Sunday, July 13, 2008

The Sad State of Rockucation

There is a moment in one of my favorite Simpson's episodes (the one where Homer goes on tour with a Lollapalooza like music festival), where Homer realizes that Bart and Lisa and their friends don't know who Grand Funk Railroad is.

Homer (speaking to the kids in the car):
Nobody knows the band Grand Funk?
The wild shirtless lyrics of Mark Farner?!

The bong rattling bass of Mel Schacher?!

The competent drum work of Don Brewer!?!

Oh Man! (in a tone of disgust)


I bring this up because I had a very similar moment a couple of days ago.
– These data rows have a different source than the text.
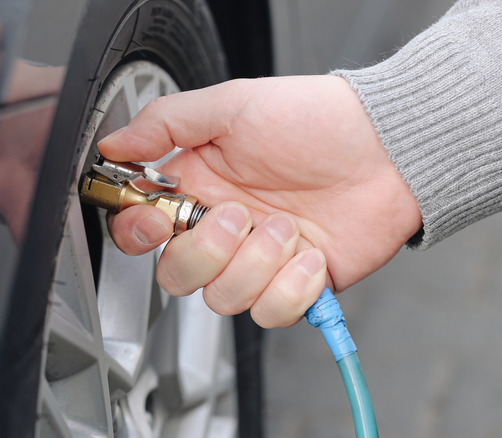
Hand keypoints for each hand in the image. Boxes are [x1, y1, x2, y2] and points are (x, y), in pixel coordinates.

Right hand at [99, 76, 421, 327]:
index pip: (141, 230)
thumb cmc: (314, 120)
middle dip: (207, 251)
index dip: (138, 234)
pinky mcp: (294, 286)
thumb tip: (114, 146)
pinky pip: (271, 313)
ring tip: (289, 226)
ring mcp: (257, 262)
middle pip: (175, 276)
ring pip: (222, 299)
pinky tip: (311, 253)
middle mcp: (222, 230)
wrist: (387, 147)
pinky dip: (292, 288)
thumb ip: (164, 123)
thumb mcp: (231, 106)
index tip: (156, 221)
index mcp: (198, 188)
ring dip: (258, 263)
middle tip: (240, 215)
As I have mentioned in previous posts, my 21 year-old cousin, Toby, is visiting from the UK. I am 35 so I don't usually spend a lot of time around people his age. We have a lot of similar interests and cultural overlap, contemporary art, graphic design, old school hip hop, etc., but fairly regularly I discover that he has never heard of bands or films that I sort of assume everybody has at least a basic working knowledge of. The last thing that blew me away was that Toby had never heard of Van Halen! I felt like Homer: You don't know Van Halen?!, Eddie, Alex, Jamie's Crying, Eruption, Jump, Panama, Tapping, the tour rider that specified only red M&Ms, David Lee Roth's insurance policy against paternity suits,
David Lee Roth vs. Sammy Hagar, that angel smoking on the cover of 1984...

It's not that I am a huge fan of Van Halen, I just find it amazing that a band can be dominant for a decade plus (they sold
80 million albums) and then basically be as obscure to a 21 year old as the Guy Lombardo Orchestra. It's a perfectly normal process, but now I'm getting old enough to appreciate the mechanics of it. The video of Eddie Van Halen (below) really does seem like something from a very different era, very far away from where we are now. In terms of the time line of rock, we are now as far away from Jump (which came out in 1983) as Jump was from Jerry Lee Lewis' Great Balls of Fire, which was on the charts in 1958.

Toby was a good sport about me telling everyone I saw on Friday night that he had never heard of Van Halen. Everybody (all in their mid 30s) had the same shocked reaction I did. We tried to fix the situation by playing a few songs on the jukebox at the Essex Street Pub, it was a start.


2 comments:

mark said...

I have the same thing happen often ... I have an employee who is 23 and knows little to nothing about The Clash!... but she does know who Van Hagar, er... I Mean, Van Halen is.

If you want to bring your cousin over for a record playing intervention, I can help!

Unknown said...

wow thats really strange
is he from the uk can he blame it on that?